Rebanhos de cabras famintas ajudam a combater incêndios na Catalunha

No meio de uma sinfonia de sinos a tilintar, cerca de 300 cabras pretas, castanhas e malhadas trotam por uma estrada pavimentada na região nordeste da Catalunha, em Espanha, parando de vez em quando para mordiscar com gosto os arbustos secos que margeiam a floresta.
O rebanho que vagueia de cidade em cidade faz parte de um projecto-piloto criado na cidade de Mataró, que integra um esforço mais amplo financiado pela União Europeia para mitigar o risco de incêndios florestais. José Antonio Ricis, vereador de Mataró com o pelouro da Agricultura, disse que o projecto foi um sucesso e que “veio para ficar”.
Todos os verões, o calor escaldante alimenta incêndios florestais nos países do sul da Europa, devastando vastas áreas à medida que as alterações climáticas se intensificam. Na Catalunha, em 2024, apesar de estar no terceiro ano da pior seca do século, o número de incêndios diminuiu, com o governo regional a atribuir o declínio à melhoria das medidas de prevenção, das quais as cabras são apenas uma parte.
As cabras são conhecidas pelo seu apetite voraz, alimentando-se até de plantas espinhosas como cactos ou cardos, o que as torna ideais para limpar arbustos e outros materiais combustíveis, criando barreiras naturais contra incêndios.

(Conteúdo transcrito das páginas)
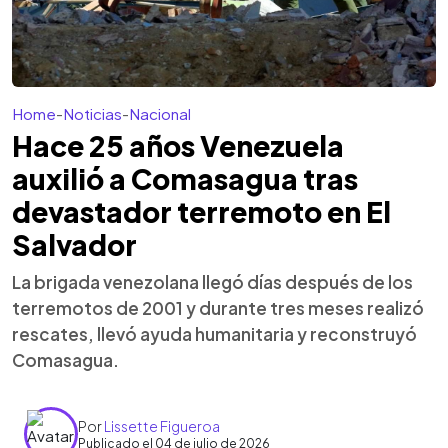
Home
-
Noticias
-
Nacional
Hace 25 años Venezuela
auxilió a Comasagua tras
devastador terremoto en El
Salvador
La brigada venezolana llegó días después de los
terremotos de 2001 y durante tres meses realizó
rescates, llevó ayuda humanitaria y reconstruyó
Comasagua.
Por
Lissette Figueroa
Publicado el 04 de julio de 2026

→ TAREFAS A REALIZAR:
1. No texto sobre as cabras na Catalunha, substitua "pretas" por "cinzentas" e volte a escrever o trecho entre "No meio de uma" e "margeiam a floresta.", inclusive.
2. Segundo o texto sobre as cabras na Catalunha, quantas cabras formam o rebanho que trota pela estrada?

→ RESPOSTAS DO EXERCÍCIO:
1.
No meio de uma sinfonia de sinos a tilintar, cerca de 300 cabras cinzentas, castanhas e malhadas trotam por uma estrada pavimentada na região nordeste da Catalunha, em Espanha, parando de vez em quando para mordiscar com gosto os arbustos secos que margeiam a floresta.

2. Cerca de 300 cabras.